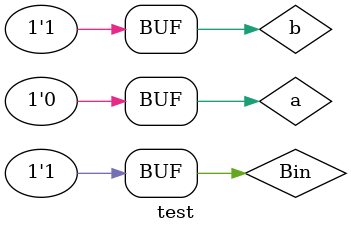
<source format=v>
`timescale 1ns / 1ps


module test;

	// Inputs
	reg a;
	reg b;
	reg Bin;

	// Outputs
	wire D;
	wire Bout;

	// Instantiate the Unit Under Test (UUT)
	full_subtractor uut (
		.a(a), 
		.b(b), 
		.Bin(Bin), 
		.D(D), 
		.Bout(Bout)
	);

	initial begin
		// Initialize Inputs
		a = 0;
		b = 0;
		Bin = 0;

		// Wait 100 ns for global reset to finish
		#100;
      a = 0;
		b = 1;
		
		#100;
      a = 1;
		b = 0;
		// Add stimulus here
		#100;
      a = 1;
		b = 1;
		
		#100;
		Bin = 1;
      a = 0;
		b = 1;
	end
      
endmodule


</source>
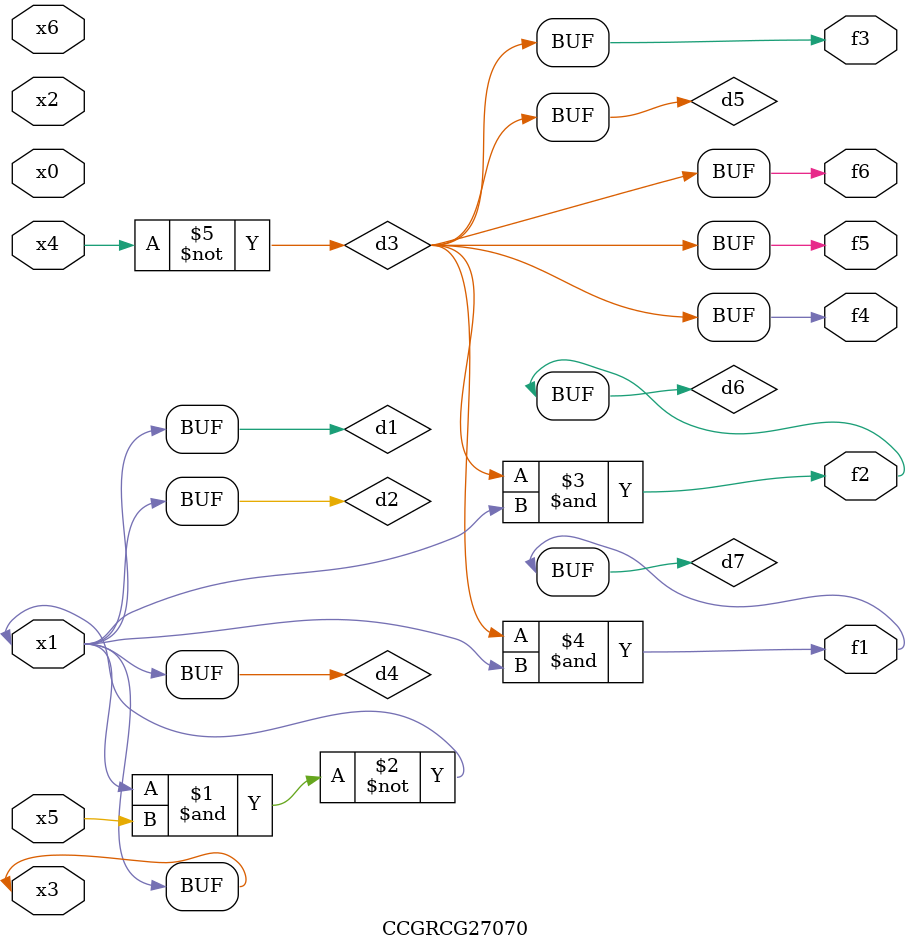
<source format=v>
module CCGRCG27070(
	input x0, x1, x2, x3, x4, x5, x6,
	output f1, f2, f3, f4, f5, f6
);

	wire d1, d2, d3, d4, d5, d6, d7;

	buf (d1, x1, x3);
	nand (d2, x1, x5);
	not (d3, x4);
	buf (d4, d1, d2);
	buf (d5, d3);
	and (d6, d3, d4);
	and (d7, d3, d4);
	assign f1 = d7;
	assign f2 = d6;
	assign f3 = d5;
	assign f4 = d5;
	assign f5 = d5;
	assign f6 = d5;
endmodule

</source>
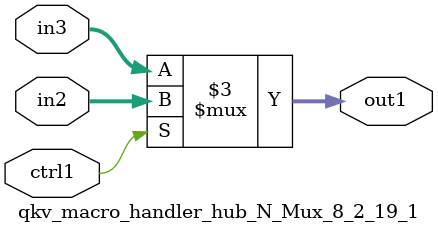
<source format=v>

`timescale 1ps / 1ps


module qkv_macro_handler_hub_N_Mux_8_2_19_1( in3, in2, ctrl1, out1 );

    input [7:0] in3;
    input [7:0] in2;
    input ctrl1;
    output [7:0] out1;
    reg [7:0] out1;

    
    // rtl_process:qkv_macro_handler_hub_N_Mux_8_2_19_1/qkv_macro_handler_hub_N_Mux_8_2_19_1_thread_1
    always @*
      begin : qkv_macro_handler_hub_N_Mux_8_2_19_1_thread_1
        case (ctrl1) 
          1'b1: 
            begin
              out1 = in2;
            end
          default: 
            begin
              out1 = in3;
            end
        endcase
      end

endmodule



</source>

Task = Every line between the start of the listing and the line containing "reg [7:0] out1;", both ends counted, needs to be printed exactly, minus the pictures.

Expected answer =
<source format=v>
`timescale 1ns / 1ps


module test;

	// Inputs
	reg a;
	reg b;
	reg Bin;

	// Outputs
	wire D;
	wire Bout;

	// Instantiate the Unit Under Test (UUT)
	full_subtractor uut (
		.a(a), 
		.b(b), 
		.Bin(Bin), 
		.D(D), 
		.Bout(Bout)
	);

	initial begin
		// Initialize Inputs
		a = 0;
		b = 0;
		Bin = 0;

		// Wait 100 ns for global reset to finish
		#100;
      a = 0;
		b = 1;
		
		#100;
      a = 1;
		b = 0;
		// Add stimulus here
		#100;
      a = 1;
		b = 1;
		
		#100;
		Bin = 1;
      a = 0;
		b = 1;
	end
      
endmodule


</source>
<source format=v>
module CCGRCG27070(
	input x0, x1, x2, x3, x4, x5, x6,
	output f1, f2, f3, f4, f5, f6
);

	wire d1, d2, d3, d4, d5, d6, d7;

	buf (d1, x1, x3);
	nand (d2, x1, x5);
	not (d3, x4);
	buf (d4, d1, d2);
	buf (d5, d3);
	and (d6, d3, d4);
	and (d7, d3, d4);
	assign f1 = d7;
	assign f2 = d6;
	assign f3 = d5;
	assign f4 = d5;
	assign f5 = d5;
	assign f6 = d5;
endmodule

</source>
<source format=v>

`timescale 1ps / 1ps


module qkv_macro_handler_hub_N_Mux_8_2_19_1( in3, in2, ctrl1, out1 );

    input [7:0] in3;
    input [7:0] in2;
    input ctrl1;
    output [7:0] out1;
    reg [7:0] out1;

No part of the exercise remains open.